• _PASSAGE PROVIDED_
▬▬▬▬▬▬

Eigen Pairs

In this section, let us develop our understanding of linear transformation by breaking it down into simpler linear transformations.

• Let $T$ be a linear transformation from $\mathbb {R}^n$ to $\mathbb {R}^n$.

Suppose:

• $B$ is a basis of $\mathbb {R}^n$
• $V$ is the span of some of the vectors in $B$
• $W$ is the span of the remaining vectors in $B$.

Then:

• Any vector in $\mathbb {R}^n$ can be written as the sum of a vector $v$ in $V$ and a vector $w$ in $W$.
• Since $T(v + w) = T(v) + T(w)$, we can see how $T$ behaves on all of $\mathbb {R}^n$ if we know how it behaves on $V$ and on $W$.
• This decomposition is particularly helpful if $V$ and $W$ are chosen so that $T$ behaves in a simple way on $V$ and on $W$.

Given such a decomposition of $\mathbb {R}^n$ into the vector spaces $V$ and $W$, the same idea can be applied to split $V$ and $W$ into lower-dimensional vector spaces and repeat until no more splits are possible. The most optimistic outcome of this procedure would be that we get all the way down to $n$ one-dimensional subspaces and that $T$ acts on each of these subspaces by simply scaling each vector in that subspace by some factor. In other words, we would like to find $n$ vectors $v$ for which $T(v)$ is a scalar multiple of $v$. From this, the following definition can be obtained.

▬▬▬▬▬▬

(Saved data entries)
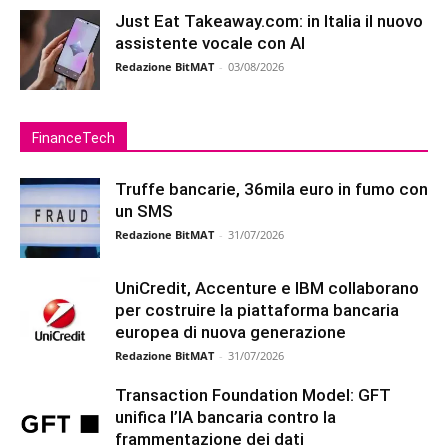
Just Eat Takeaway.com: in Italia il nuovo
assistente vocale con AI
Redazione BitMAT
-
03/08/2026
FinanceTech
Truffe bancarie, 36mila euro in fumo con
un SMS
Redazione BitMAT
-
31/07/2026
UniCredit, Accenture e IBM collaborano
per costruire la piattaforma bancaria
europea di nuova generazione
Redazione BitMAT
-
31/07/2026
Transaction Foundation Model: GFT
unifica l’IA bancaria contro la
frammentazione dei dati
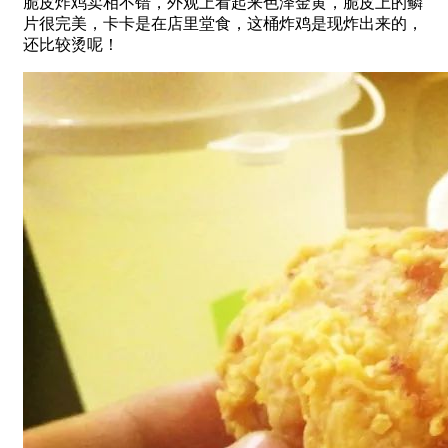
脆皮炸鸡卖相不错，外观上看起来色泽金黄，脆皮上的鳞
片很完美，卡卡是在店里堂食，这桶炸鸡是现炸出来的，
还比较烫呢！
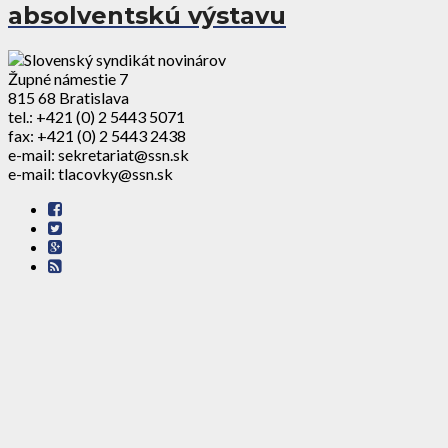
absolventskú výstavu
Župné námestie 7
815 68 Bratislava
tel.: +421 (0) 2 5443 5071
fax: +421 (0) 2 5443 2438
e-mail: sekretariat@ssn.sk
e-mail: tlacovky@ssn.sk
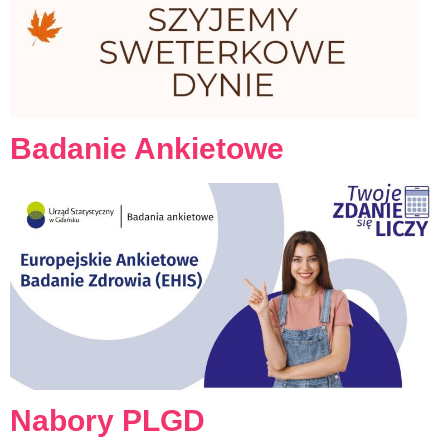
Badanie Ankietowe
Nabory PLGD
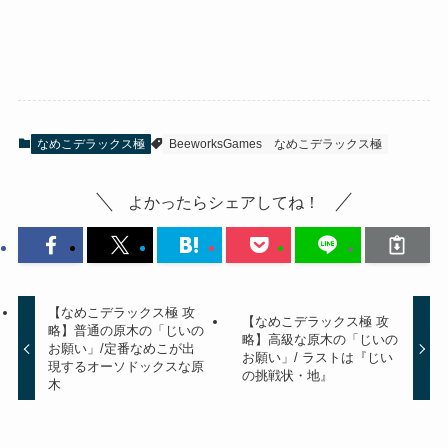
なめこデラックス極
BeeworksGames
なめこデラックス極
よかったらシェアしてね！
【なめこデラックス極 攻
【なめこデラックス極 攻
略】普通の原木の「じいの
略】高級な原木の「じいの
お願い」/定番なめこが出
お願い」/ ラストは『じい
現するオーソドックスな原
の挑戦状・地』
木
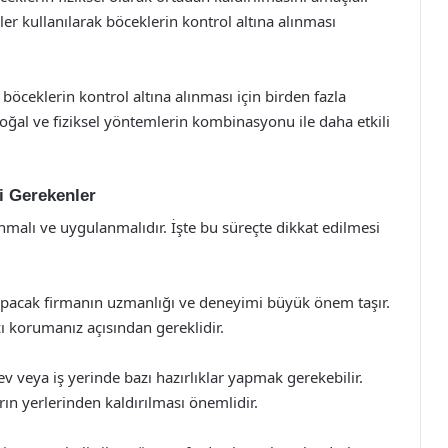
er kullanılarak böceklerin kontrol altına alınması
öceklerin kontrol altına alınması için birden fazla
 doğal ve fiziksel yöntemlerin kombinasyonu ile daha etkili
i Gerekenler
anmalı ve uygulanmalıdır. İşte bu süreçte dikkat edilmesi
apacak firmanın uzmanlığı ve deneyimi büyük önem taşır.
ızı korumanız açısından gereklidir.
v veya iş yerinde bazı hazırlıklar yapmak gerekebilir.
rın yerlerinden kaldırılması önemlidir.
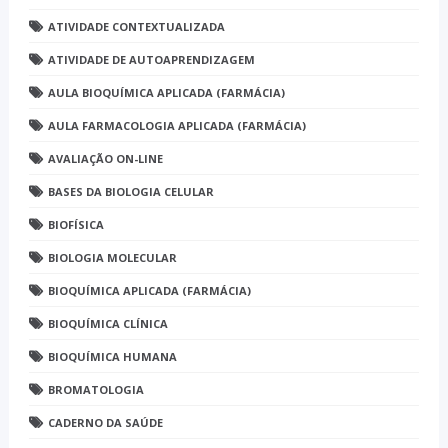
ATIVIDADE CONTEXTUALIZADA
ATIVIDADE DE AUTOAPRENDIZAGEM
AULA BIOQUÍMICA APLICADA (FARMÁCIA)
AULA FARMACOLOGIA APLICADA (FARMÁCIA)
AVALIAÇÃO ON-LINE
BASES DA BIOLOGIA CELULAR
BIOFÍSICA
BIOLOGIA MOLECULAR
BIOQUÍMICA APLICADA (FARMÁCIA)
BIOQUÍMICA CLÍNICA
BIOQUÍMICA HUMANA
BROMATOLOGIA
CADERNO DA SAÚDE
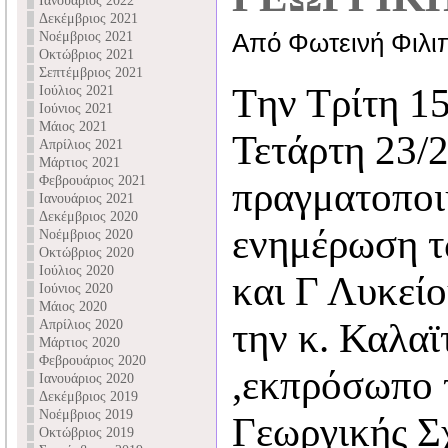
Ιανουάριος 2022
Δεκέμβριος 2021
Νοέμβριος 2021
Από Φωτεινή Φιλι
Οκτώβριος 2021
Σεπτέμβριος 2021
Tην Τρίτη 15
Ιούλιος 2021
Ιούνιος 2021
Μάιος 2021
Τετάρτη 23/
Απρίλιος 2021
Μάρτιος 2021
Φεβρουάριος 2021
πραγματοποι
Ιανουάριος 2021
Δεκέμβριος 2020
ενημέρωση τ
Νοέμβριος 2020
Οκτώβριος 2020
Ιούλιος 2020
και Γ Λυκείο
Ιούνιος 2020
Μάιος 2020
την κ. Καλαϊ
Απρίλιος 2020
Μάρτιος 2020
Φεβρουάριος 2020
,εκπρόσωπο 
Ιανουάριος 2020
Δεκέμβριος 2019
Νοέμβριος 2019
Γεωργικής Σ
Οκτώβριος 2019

▬▬▬▬▬▬

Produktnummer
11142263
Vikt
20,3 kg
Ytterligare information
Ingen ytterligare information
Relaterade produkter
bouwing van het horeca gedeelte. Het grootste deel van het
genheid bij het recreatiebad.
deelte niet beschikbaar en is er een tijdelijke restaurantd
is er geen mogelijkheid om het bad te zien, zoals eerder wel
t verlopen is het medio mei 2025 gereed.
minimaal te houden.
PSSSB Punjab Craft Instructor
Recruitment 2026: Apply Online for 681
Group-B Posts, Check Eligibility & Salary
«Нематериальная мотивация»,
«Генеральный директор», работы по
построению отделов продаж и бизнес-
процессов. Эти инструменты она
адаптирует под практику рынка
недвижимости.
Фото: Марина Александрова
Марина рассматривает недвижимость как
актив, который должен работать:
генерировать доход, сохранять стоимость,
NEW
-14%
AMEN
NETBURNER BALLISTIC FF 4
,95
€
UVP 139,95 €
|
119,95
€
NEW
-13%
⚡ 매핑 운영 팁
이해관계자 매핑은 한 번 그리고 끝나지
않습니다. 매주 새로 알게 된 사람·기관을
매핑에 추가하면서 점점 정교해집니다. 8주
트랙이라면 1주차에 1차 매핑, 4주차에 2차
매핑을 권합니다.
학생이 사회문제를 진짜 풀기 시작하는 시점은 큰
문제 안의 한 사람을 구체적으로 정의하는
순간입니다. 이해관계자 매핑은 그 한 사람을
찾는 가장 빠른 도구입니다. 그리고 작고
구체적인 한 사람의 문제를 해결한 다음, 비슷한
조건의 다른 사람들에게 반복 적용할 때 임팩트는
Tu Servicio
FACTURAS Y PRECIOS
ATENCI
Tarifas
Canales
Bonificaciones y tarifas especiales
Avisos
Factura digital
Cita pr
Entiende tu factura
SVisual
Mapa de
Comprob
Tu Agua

▬▬▬▬▬▬

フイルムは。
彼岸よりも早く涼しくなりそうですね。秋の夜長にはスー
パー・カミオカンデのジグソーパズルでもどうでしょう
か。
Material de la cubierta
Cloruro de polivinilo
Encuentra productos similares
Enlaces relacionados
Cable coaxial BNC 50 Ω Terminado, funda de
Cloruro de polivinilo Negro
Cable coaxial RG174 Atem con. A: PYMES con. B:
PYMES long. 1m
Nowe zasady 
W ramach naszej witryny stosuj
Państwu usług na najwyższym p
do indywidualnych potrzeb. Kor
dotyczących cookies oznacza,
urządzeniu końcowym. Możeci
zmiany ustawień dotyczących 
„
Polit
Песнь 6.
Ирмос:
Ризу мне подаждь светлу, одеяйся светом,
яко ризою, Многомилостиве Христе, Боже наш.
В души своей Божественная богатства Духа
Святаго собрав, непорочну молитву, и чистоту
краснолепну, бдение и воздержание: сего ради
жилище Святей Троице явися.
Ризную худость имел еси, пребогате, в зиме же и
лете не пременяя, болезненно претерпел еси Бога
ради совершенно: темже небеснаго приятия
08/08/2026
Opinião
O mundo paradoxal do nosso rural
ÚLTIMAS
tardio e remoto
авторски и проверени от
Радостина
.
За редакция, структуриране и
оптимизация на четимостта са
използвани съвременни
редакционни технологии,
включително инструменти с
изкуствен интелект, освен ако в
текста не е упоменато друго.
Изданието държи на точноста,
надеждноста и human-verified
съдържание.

▬▬▬▬▬▬

• _ASSIGNED TASK_
Can you echo the stretch of the eigen pairs text from "In this section, let" through "vectors in $B$."?

• _ANSWER TO THE EXERCISE_
In this section, let us develop our understanding of linear transformation by breaking it down into simpler linear transformations.

• Let $T$ be a linear transformation from $\mathbb {R}^n$ to $\mathbb {R}^n$.

Suppose:

• $B$ is a basis of $\mathbb {R}^n$
• $V$ is the span of some of the vectors in $B$
• $W$ is the span of the remaining vectors in $B$.